I did the following Google search:
"Torque on a Nut"
Found these among many:
When I got my new (old) mill I exprerimented with the torque needed to set the tool firmly, Using a short spanner; after taking up the slack a firm push is all that is needed. Getting the taper to unlock is now only a light tap on the top of the drawbar.
Looking at the torque tables above it is clear why this is so. How many thousand pounds or kilograms do you really need to set a milling cuter?

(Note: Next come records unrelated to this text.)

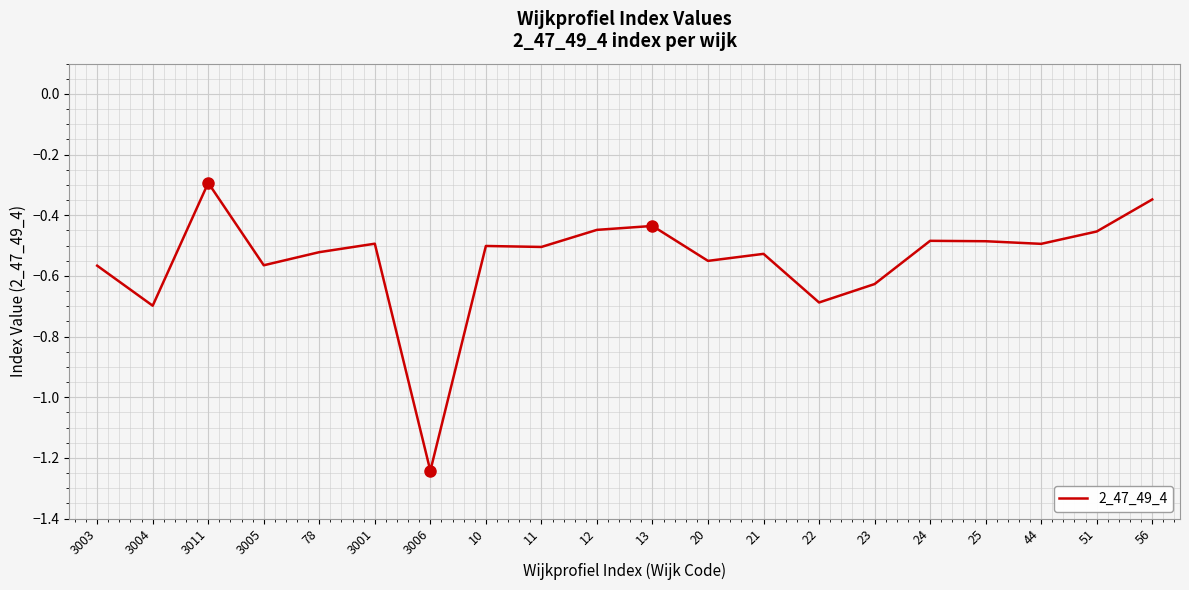

Is it true that the value at 20 is -0.8?

False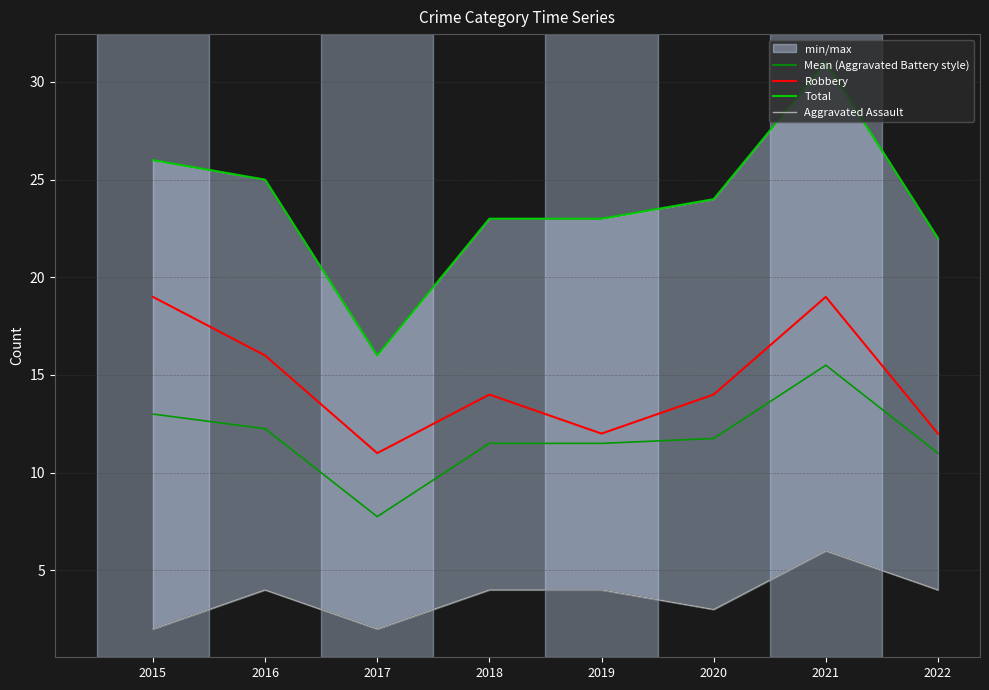

At which category does the chart reach its peak across all series?

2021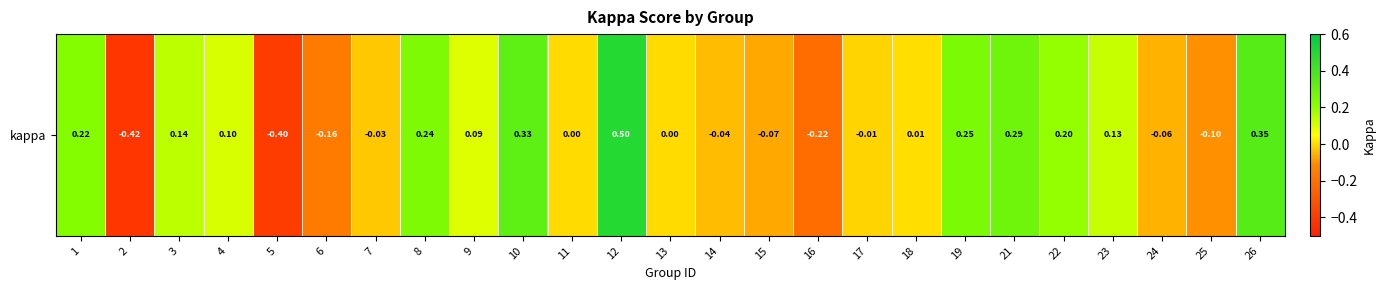

Which has a higher value, 18 or 4?

4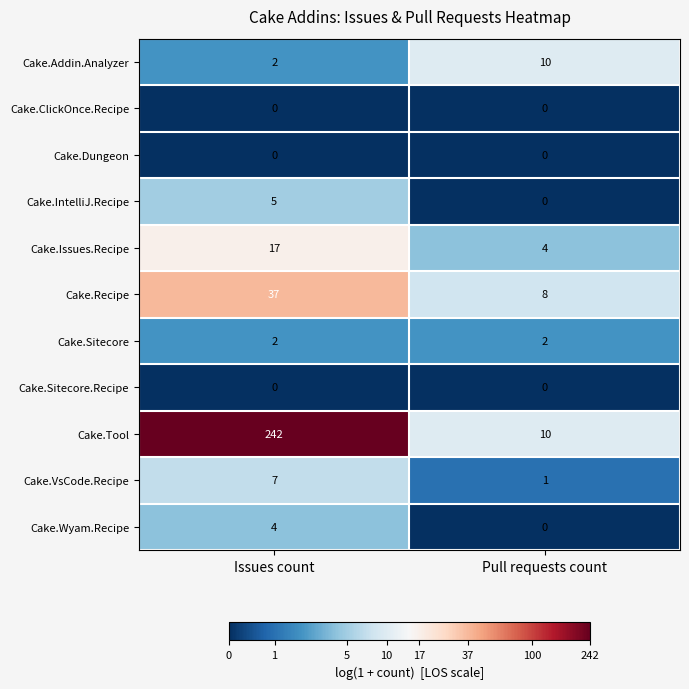

Which category has the highest value across all series?

Issues count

Edited By John McNamara on 12/07/2011 07:08:30

Ian S C12/07/2011 11:28:55
7468 forum posts
230 photos
I forgot, under the lose nut on the top puta heavy large diameter washer. Ian S C
Pat14/07/2011 21:50:05
94 forum posts
1 photos
Hi John Coleman1
Can we have a repeat of your post as your design for a self releasing draw bar sounds good.
May be I am looking in the wrong place as the last post in the thread 'milling collet arbour jammed in milling machine' is June 2010.
Help please - Regards - Pat
PS found post as June 2010 and have pasted it here:- 
"Been there, done that"
My long-term solution as follows.
Trapped nut system works like a dream - try it!
I made new drawbar with nut just touching top of mill spindle, remove, cross-drill + pin.
Large AF hex bar bored out to fit over top of mill spindle and locked on to it with 3AAllen key grubscrews.The rest of it drilled right thro` clearing size for drawbar thread. Make new smaller AF nut, taller than standard, fit  on top end D-bar + wind down to just touch top of large AF nut, cross-drill + pin.

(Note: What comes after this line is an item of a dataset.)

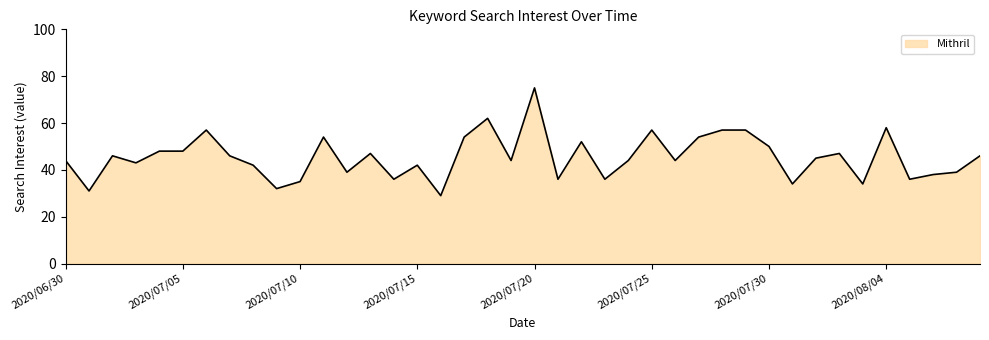

What is the difference between the maximum and minimum values?

46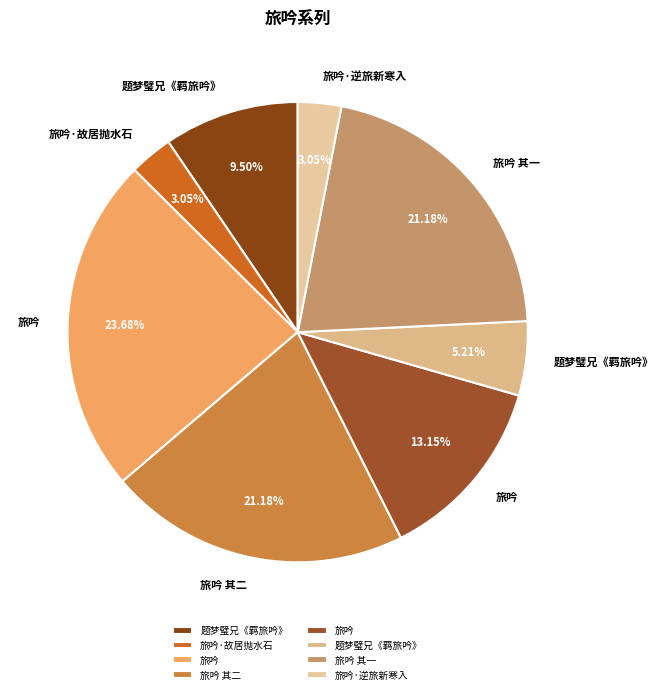

Count the number of slices in the pie.

8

Edited By Pat on 14/07/2011 22:04:09

DMB15/07/2011 01:05:03
990 forum posts
Hi Pat,
I used BMS round bar, NOT Silver Steel for my drawbar. Sil. St. not necessary. Bottom end threaded to suit MT, top end same thread as for the MT. When finished, there is a nut pinned to very top end, along piece of large - AF Hexagon bar, part - bored out to fit over top of mill spindle and locked on to it with 3 grub screws fitted radially and top end is bored out to a clearnce size for drawbar. Another nut is fitted to draw inside the large hex. bar, so its trapped. When the top nut is turned clockwise, it screws thro. the trapped nut and bottom end screws in to MT, drawing male taper into female taper in spindle. Dont over tighten - just nip it up to secure it. When top nut is turned anti - clockwise, drawbar unscrews thro. trapped nut and from MT. The trapped nut wants to stay put and rise up with the unscrewing of the drawbar from theMT but its trapped and cannot move vertically thus preventing drawbar from moving vertically. Something has to give and its theMT shoved down, breaking its grip. Is this now all clear? Hope it helps.
Jon17/07/2011 16:54:26
997 forum posts
49 photos
Have had MT3 shank holders drop by only 'nipping' up.
Not to mention the cutters held in them, even worse.